§ **Required action**
Reproduce the listing in full, pictures excluded.

┏━━

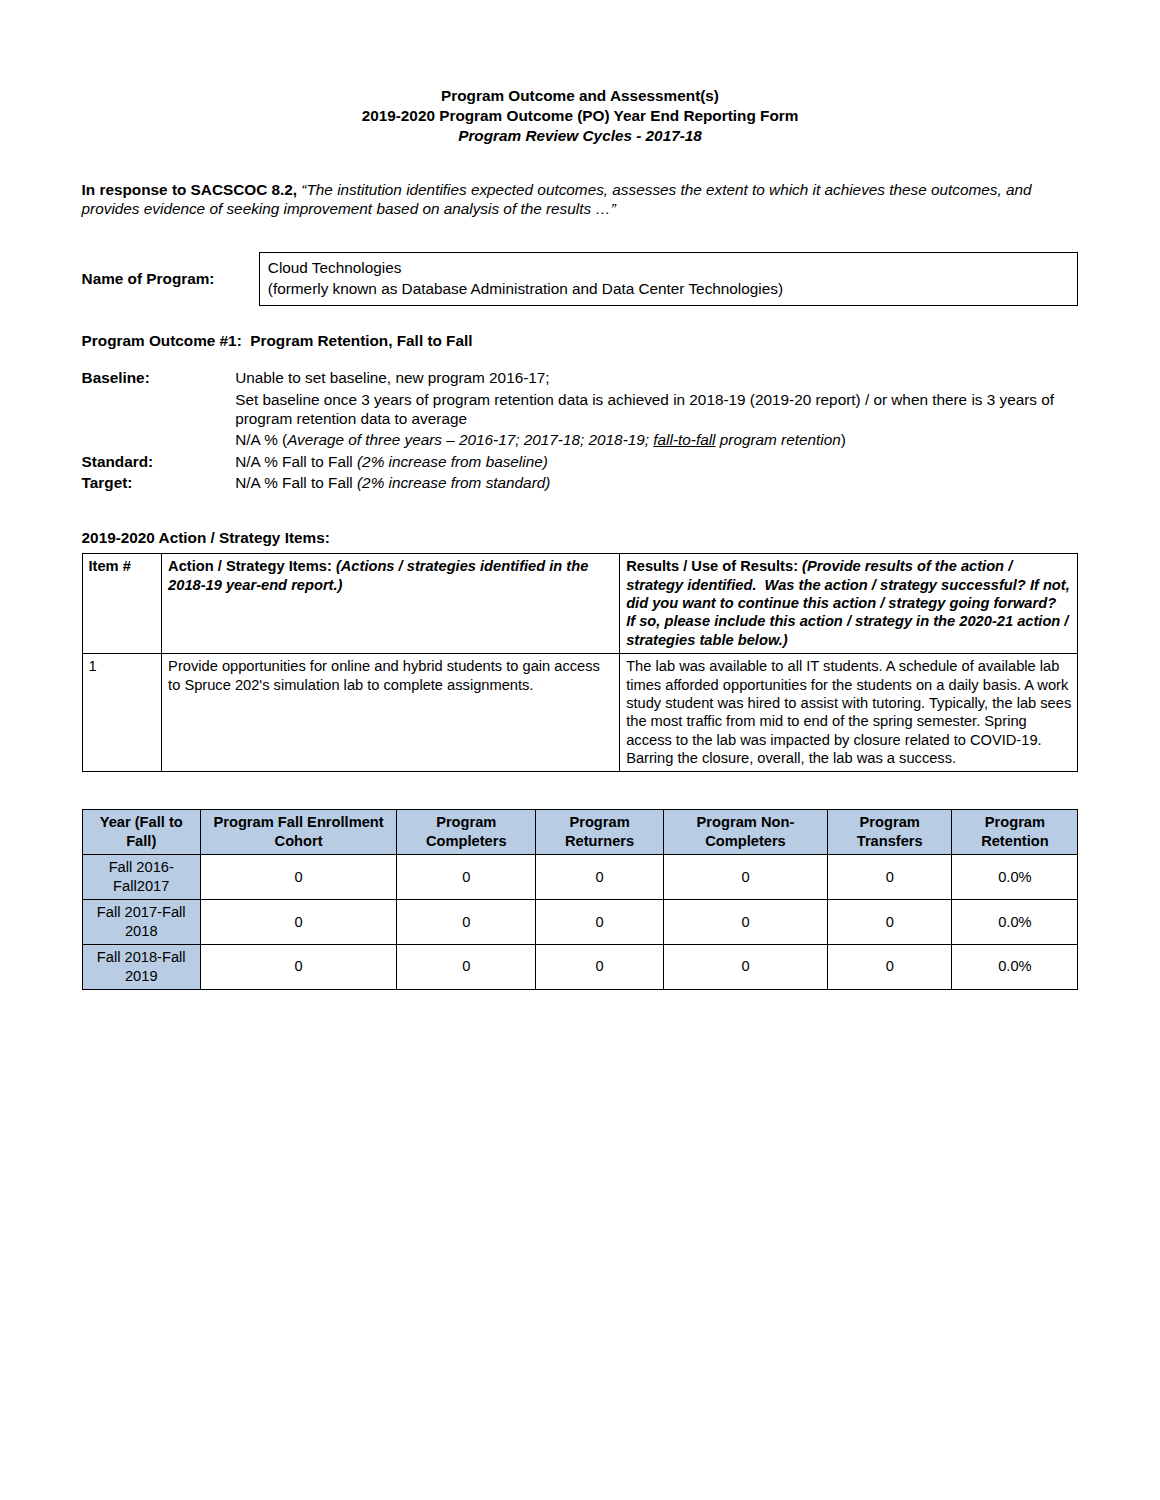Program Outcome and Assessment(s)
2019-2020 Program Outcome (PO) Year End Reporting Form
Program Review Cycles - 2017-18
In response to SACSCOC 8.2, “The institution identifies expected outcomes, assesses the extent to which it achieves these outcomes, and provides evidence of seeking improvement based on analysis of the results …”
Name of Program:
Cloud Technologies
(formerly known as Database Administration and Data Center Technologies)
Program Outcome #1: Program Retention, Fall to Fall
| Baseline: | Unable to set baseline, new program 2016-17; |
| | Set baseline once 3 years of program retention data is achieved in 2018-19 (2019-20 report) / or when there is 3 years of program retention data to average |
| | N/A % ( Average of three years – 2016-17; 2017-18; 2018-19; fall-to-fall program retention ) |
| Standard: | N/A % Fall to Fall (2% increase from baseline) |
| Target: | N/A % Fall to Fall (2% increase from standard) |
2019-2020 Action / Strategy Items:
| Item # | Action / Strategy Items: (Actions / strategies identified in the 2018-19 year-end report.) | Results / Use of Results: (Provide results of the action / strategy identified. Was the action / strategy successful? If not, did you want to continue this action / strategy going forward? If so, please include this action / strategy in the 2020-21 action / strategies table below.) |
| --- | --- | --- |
| 1 | Provide opportunities for online and hybrid students to gain access to Spruce 202's simulation lab to complete assignments. | The lab was available to all IT students. A schedule of available lab times afforded opportunities for the students on a daily basis. A work study student was hired to assist with tutoring. Typically, the lab sees the most traffic from mid to end of the spring semester. Spring access to the lab was impacted by closure related to COVID-19. Barring the closure, overall, the lab was a success. |
| Year (Fall to Fall) | Program Fall Enrollment Cohort | Program Completers | Program Returners | Program Non-Completers | Program Transfers | Program Retention |
| --- | --- | --- | --- | --- | --- | --- |
| Fall 2016-Fall2017 | 0 | 0 | 0 | 0 | 0 | 0.0% |
| Fall 2017-Fall 2018 | 0 | 0 | 0 | 0 | 0 | 0.0% |
| Fall 2018-Fall 2019 | 0 | 0 | 0 | 0 | 0 | 0.0% |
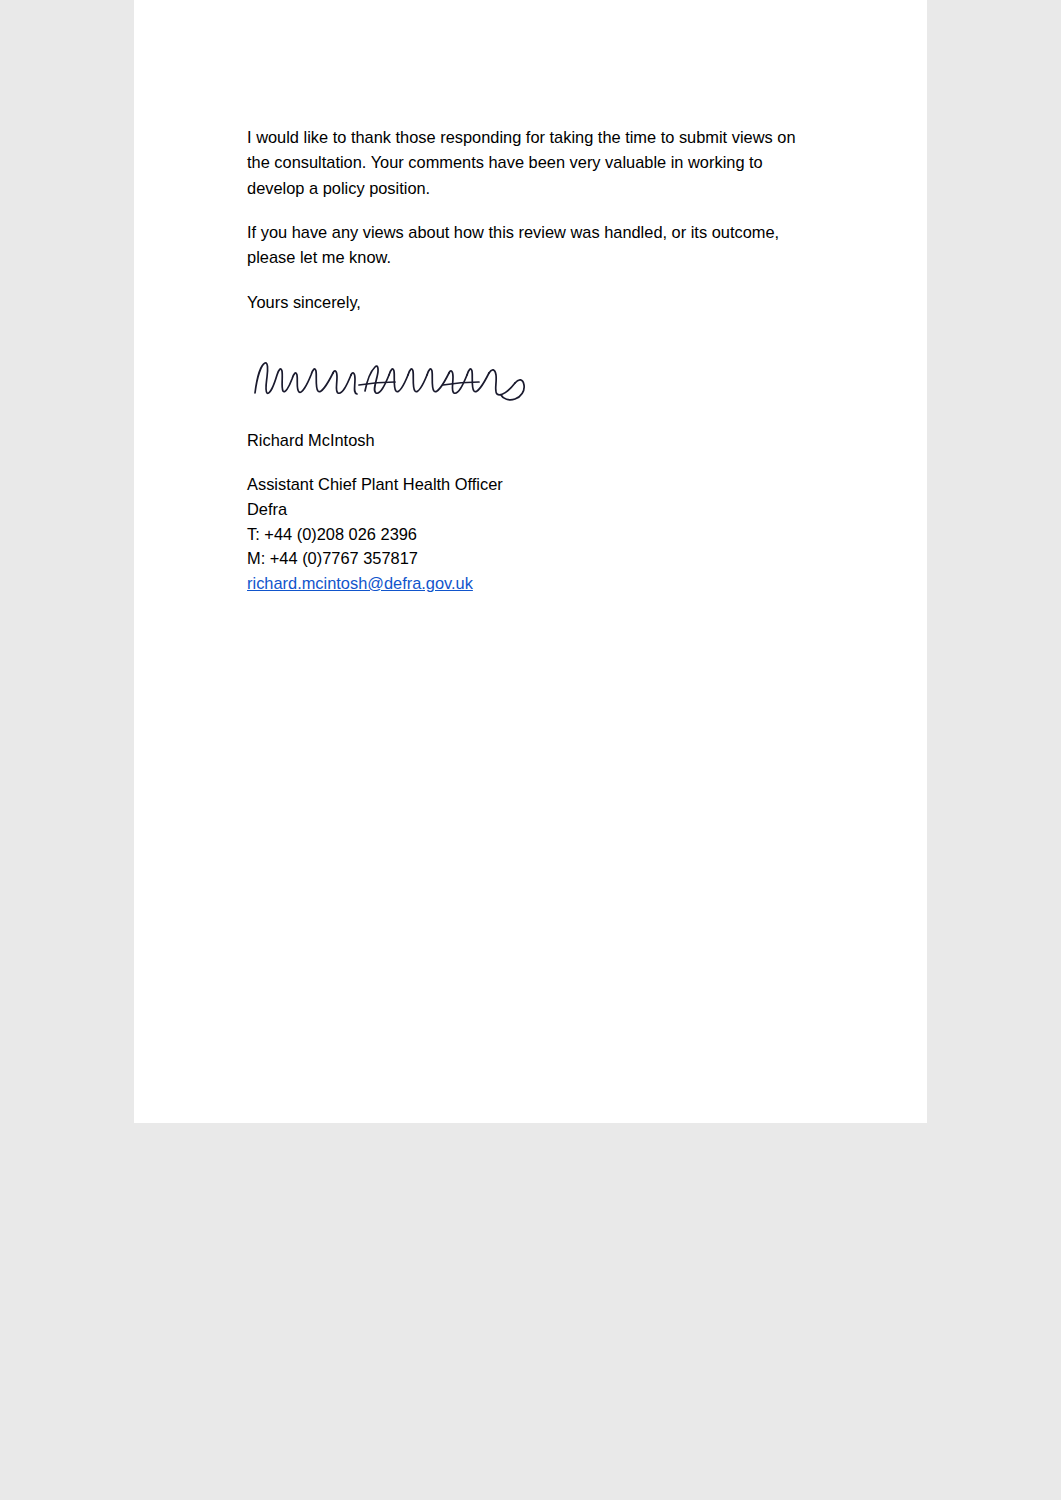I would like to thank those responding for taking the time to submit views on the consultation. Your comments have been very valuable in working to develop a policy position.
If you have any views about how this review was handled, or its outcome, please let me know.
Yours sincerely,
Richard McIntosh
Assistant Chief Plant Health Officer Defra T: +44 (0)208 026 2396 M: +44 (0)7767 357817 richard.mcintosh@defra.gov.uk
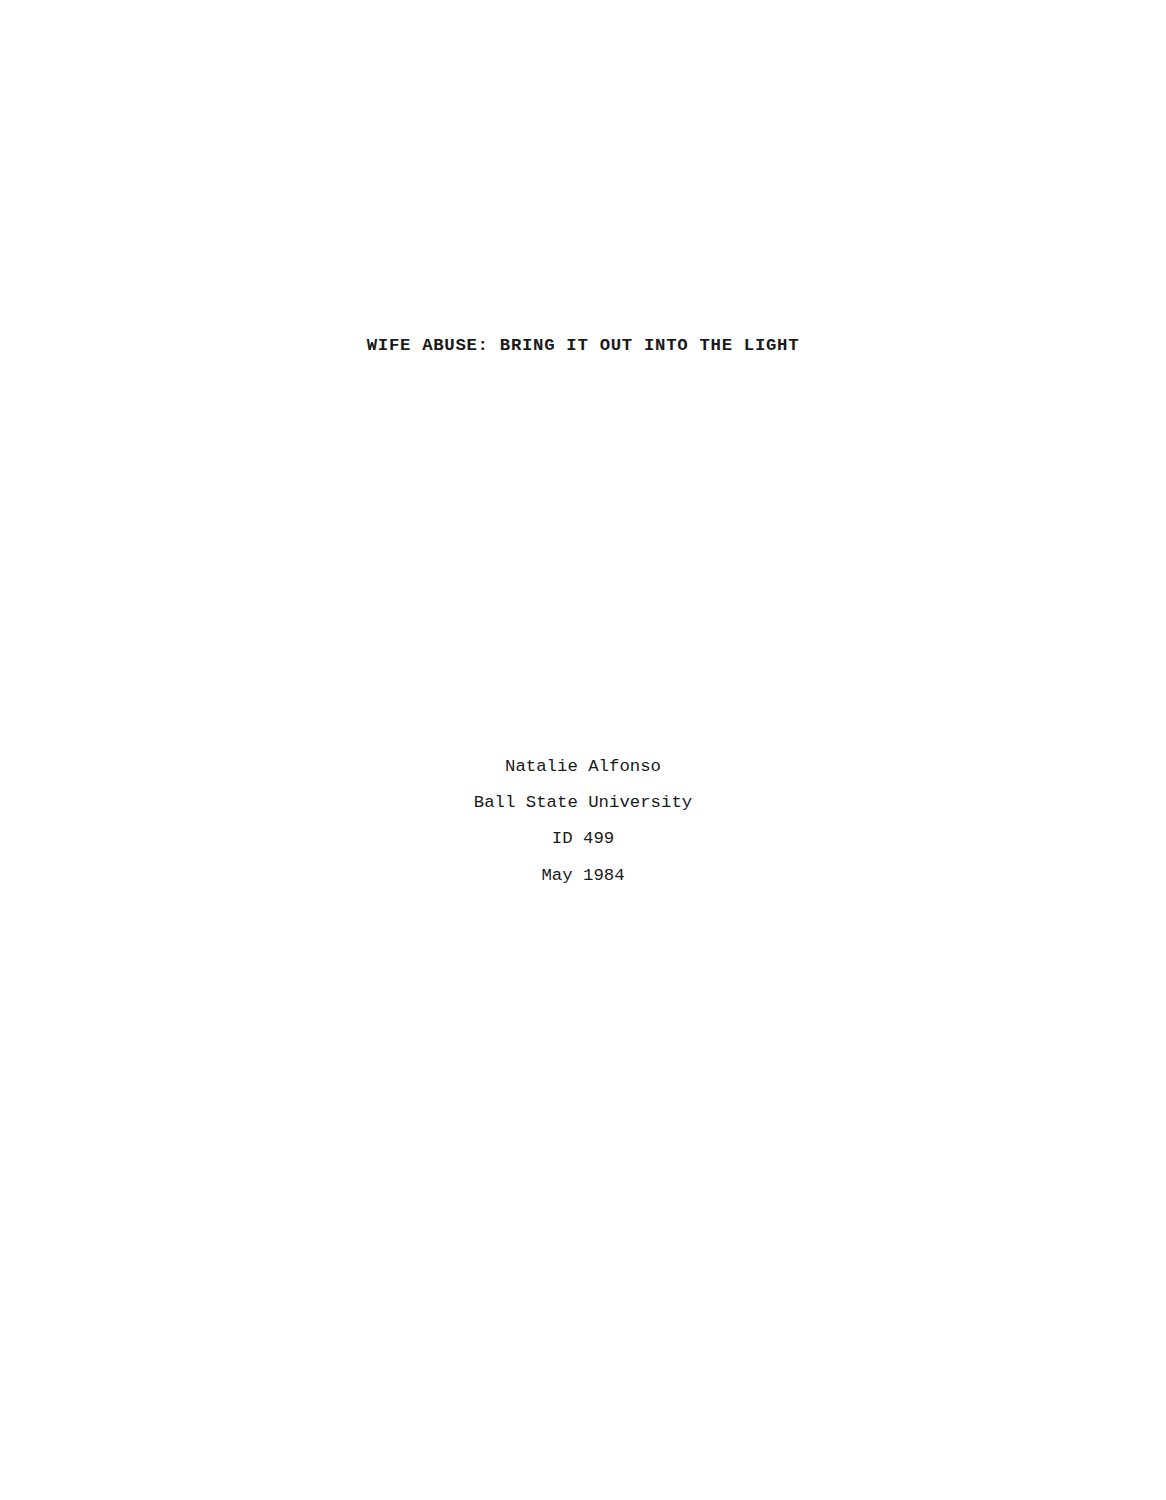WIFE ABUSE: BRING IT OUT INTO THE LIGHT
Natalie Alfonso
Ball State University
ID 499
May 1984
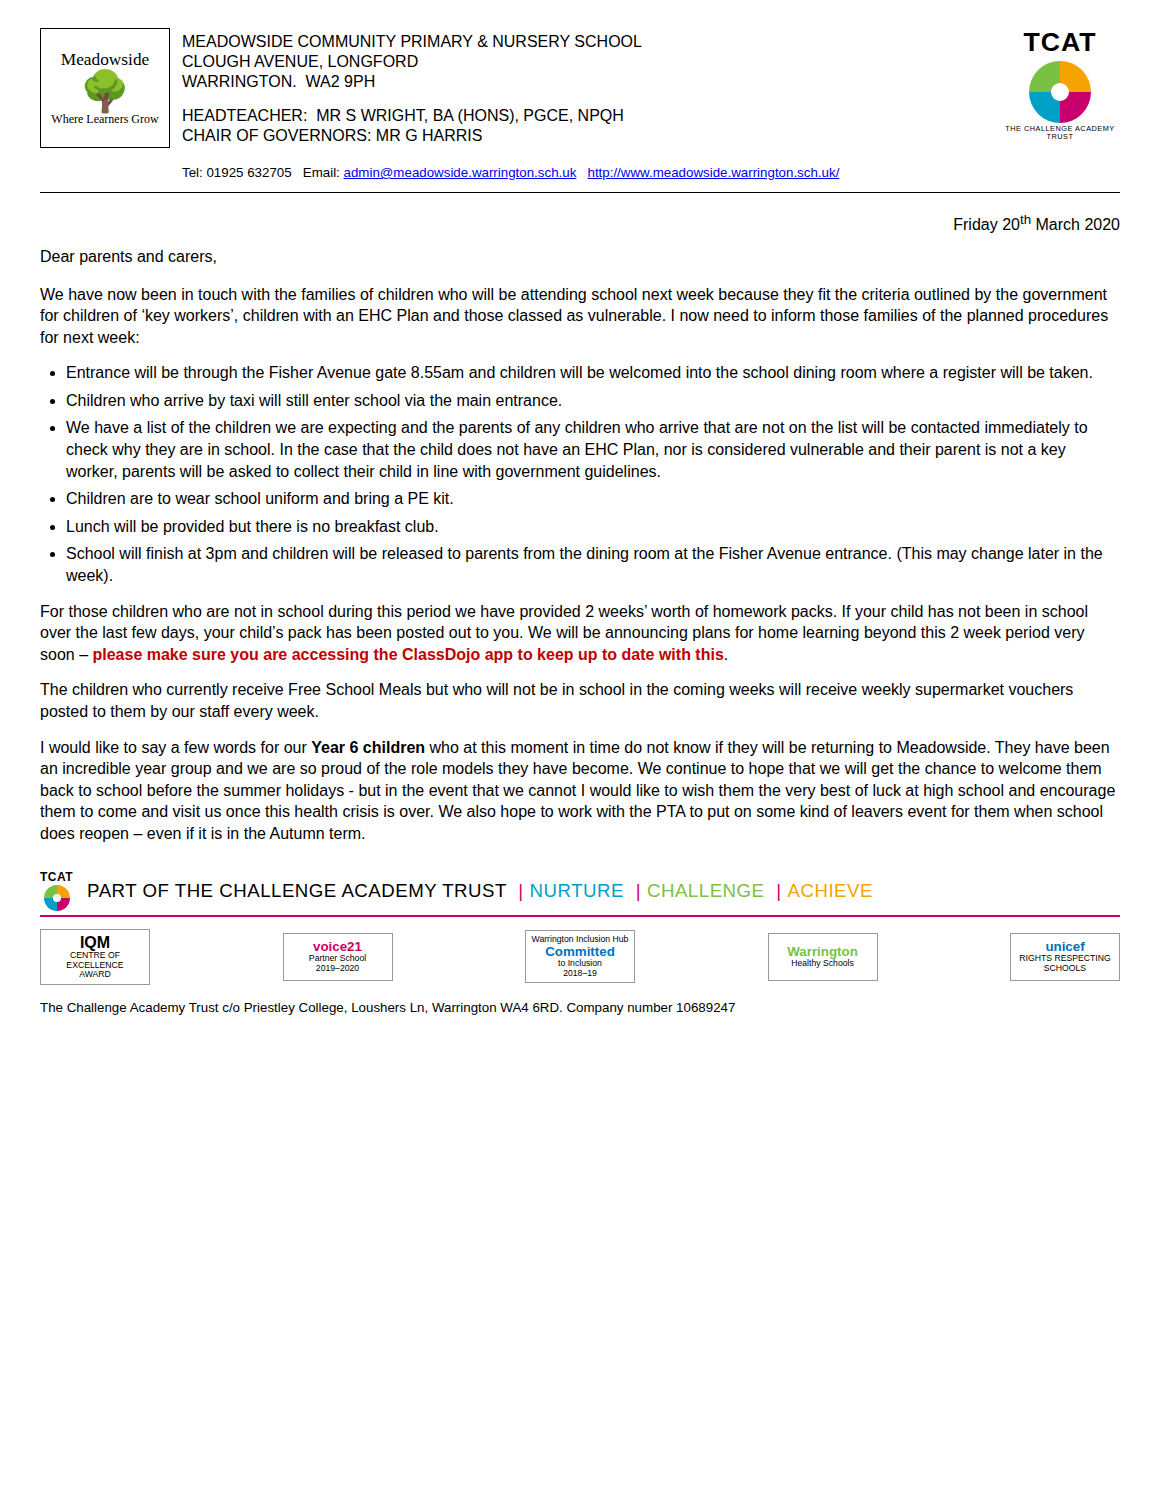Meadowside
🌳
Where Learners Grow
MEADOWSIDE COMMUNITY PRIMARY & NURSERY SCHOOL
CLOUGH AVENUE, LONGFORD
WARRINGTON. WA2 9PH
HEADTEACHER: MR S WRIGHT, BA (HONS), PGCE, NPQH
CHAIR OF GOVERNORS: MR G HARRIS
Tel: 01925 632705 Email: admin@meadowside.warrington.sch.uk http://www.meadowside.warrington.sch.uk/
TCAT
The Challenge Academy Trust
Friday 20th March 2020
Dear parents and carers,
We have now been in touch with the families of children who will be attending school next week because they fit the criteria outlined by the government for children of ‘key workers’, children with an EHC Plan and those classed as vulnerable. I now need to inform those families of the planned procedures for next week:
Entrance will be through the Fisher Avenue gate 8.55am and children will be welcomed into the school dining room where a register will be taken.
Children who arrive by taxi will still enter school via the main entrance.
We have a list of the children we are expecting and the parents of any children who arrive that are not on the list will be contacted immediately to check why they are in school. In the case that the child does not have an EHC Plan, nor is considered vulnerable and their parent is not a key worker, parents will be asked to collect their child in line with government guidelines.
Children are to wear school uniform and bring a PE kit.
Lunch will be provided but there is no breakfast club.
School will finish at 3pm and children will be released to parents from the dining room at the Fisher Avenue entrance. (This may change later in the week).
For those children who are not in school during this period we have provided 2 weeks’ worth of homework packs. If your child has not been in school over the last few days, your child’s pack has been posted out to you. We will be announcing plans for home learning beyond this 2 week period very soon – please make sure you are accessing the ClassDojo app to keep up to date with this.
The children who currently receive Free School Meals but who will not be in school in the coming weeks will receive weekly supermarket vouchers posted to them by our staff every week.
I would like to say a few words for our Year 6 children who at this moment in time do not know if they will be returning to Meadowside. They have been an incredible year group and we are so proud of the role models they have become. We continue to hope that we will get the chance to welcome them back to school before the summer holidays - but in the event that we cannot I would like to wish them the very best of luck at high school and encourage them to come and visit us once this health crisis is over. We also hope to work with the PTA to put on some kind of leavers event for them when school does reopen – even if it is in the Autumn term.
TCAT
PART OF THE CHALLENGE ACADEMY TRUST |NURTURE |CHALLENGE |ACHIEVE
IQM
CENTRE OF EXCELLENCE
AWARD
voice21
Partner School
2019–2020
Warrington Inclusion Hub
Committed
to Inclusion
2018–19
Warrington
Healthy Schools
unicef
RIGHTS RESPECTING
SCHOOLS
The Challenge Academy Trust c/o Priestley College, Loushers Ln, Warrington WA4 6RD. Company number 10689247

┗━━

§ **The answer**
Program Outcome and Assessment(s)
2019-2020 Program Outcome (PO) Year End Reporting Form
Program Review Cycles - 2017-18
In response to SACSCOC 8.2, “The institution identifies expected outcomes, assesses the extent to which it achieves these outcomes, and provides evidence of seeking improvement based on analysis of the results …”
Name of Program:
Cloud Technologies
(formerly known as Database Administration and Data Center Technologies)
Program Outcome #1: Program Retention, Fall to Fall
| Baseline: | Unable to set baseline, new program 2016-17; |
| | Set baseline once 3 years of program retention data is achieved in 2018-19 (2019-20 report) / or when there is 3 years of program retention data to average |
| | N/A % ( Average of three years – 2016-17; 2017-18; 2018-19; fall-to-fall program retention ) |
| Standard: | N/A % Fall to Fall (2% increase from baseline) |
| Target: | N/A % Fall to Fall (2% increase from standard) |
2019-2020 Action / Strategy Items:
| Item # | Action / Strategy Items: (Actions / strategies identified in the 2018-19 year-end report.) | Results / Use of Results: (Provide results of the action / strategy identified. Was the action / strategy successful? If not, did you want to continue this action / strategy going forward? If so, please include this action / strategy in the 2020-21 action / strategies table below.) |
| --- | --- | --- |
| 1 | Provide opportunities for online and hybrid students to gain access to Spruce 202's simulation lab to complete assignments. | The lab was available to all IT students. A schedule of available lab times afforded opportunities for the students on a daily basis. A work study student was hired to assist with tutoring. Typically, the lab sees the most traffic from mid to end of the spring semester. Spring access to the lab was impacted by closure related to COVID-19. Barring the closure, overall, the lab was a success. |
| Year (Fall to Fall) | Program Fall Enrollment Cohort | Program Completers | Program Returners | Program Non-Completers | Program Transfers | Program Retention |
| --- | --- | --- | --- | --- | --- | --- |
| Fall 2016-Fall2017 | 0 | 0 | 0 | 0 | 0 | 0.0% |
| Fall 2017-Fall 2018 | 0 | 0 | 0 | 0 | 0 | 0.0% |
| Fall 2018-Fall 2019 | 0 | 0 | 0 | 0 | 0 | 0.0% |
I would like to thank those responding for taking the time to submit views on the consultation. Your comments have been very valuable in working to develop a policy position.
If you have any views about how this review was handled, or its outcome, please let me know.
Yours sincerely,
Richard McIntosh
Assistant Chief Plant Health Officer Defra T: +44 (0)208 026 2396 M: +44 (0)7767 357817 richard.mcintosh@defra.gov.uk
WIFE ABUSE: BRING IT OUT INTO THE LIGHT
Natalie Alfonso
Ball State University
ID 499
May 1984
Meadowside
🌳
Where Learners Grow
MEADOWSIDE COMMUNITY PRIMARY & NURSERY SCHOOL
CLOUGH AVENUE, LONGFORD
WARRINGTON. WA2 9PH
HEADTEACHER: MR S WRIGHT, BA (HONS), PGCE, NPQH
CHAIR OF GOVERNORS: MR G HARRIS
Tel: 01925 632705 Email: admin@meadowside.warrington.sch.uk http://www.meadowside.warrington.sch.uk/
TCAT
The Challenge Academy Trust
Friday 20th March 2020
Dear parents and carers,
We have now been in touch with the families of children who will be attending school next week because they fit the criteria outlined by the government for children of ‘key workers’, children with an EHC Plan and those classed as vulnerable. I now need to inform those families of the planned procedures for next week:
Entrance will be through the Fisher Avenue gate 8.55am and children will be welcomed into the school dining room where a register will be taken.
Children who arrive by taxi will still enter school via the main entrance.
We have a list of the children we are expecting and the parents of any children who arrive that are not on the list will be contacted immediately to check why they are in school. In the case that the child does not have an EHC Plan, nor is considered vulnerable and their parent is not a key worker, parents will be asked to collect their child in line with government guidelines.
Children are to wear school uniform and bring a PE kit.
Lunch will be provided but there is no breakfast club.
School will finish at 3pm and children will be released to parents from the dining room at the Fisher Avenue entrance. (This may change later in the week).
For those children who are not in school during this period we have provided 2 weeks’ worth of homework packs. If your child has not been in school over the last few days, your child’s pack has been posted out to you. We will be announcing plans for home learning beyond this 2 week period very soon – please make sure you are accessing the ClassDojo app to keep up to date with this.
The children who currently receive Free School Meals but who will not be in school in the coming weeks will receive weekly supermarket vouchers posted to them by our staff every week.
I would like to say a few words for our Year 6 children who at this moment in time do not know if they will be returning to Meadowside. They have been an incredible year group and we are so proud of the role models they have become. We continue to hope that we will get the chance to welcome them back to school before the summer holidays - but in the event that we cannot I would like to wish them the very best of luck at high school and encourage them to come and visit us once this health crisis is over. We also hope to work with the PTA to put on some kind of leavers event for them when school does reopen – even if it is in the Autumn term.
TCAT
PART OF THE CHALLENGE ACADEMY TRUST |NURTURE |CHALLENGE |ACHIEVE
IQM
CENTRE OF EXCELLENCE
AWARD
voice21
Partner School
2019–2020
Warrington Inclusion Hub
Committed
to Inclusion
2018–19
Warrington
Healthy Schools
unicef
RIGHTS RESPECTING
SCHOOLS
The Challenge Academy Trust c/o Priestley College, Loushers Ln, Warrington WA4 6RD. Company number 10689247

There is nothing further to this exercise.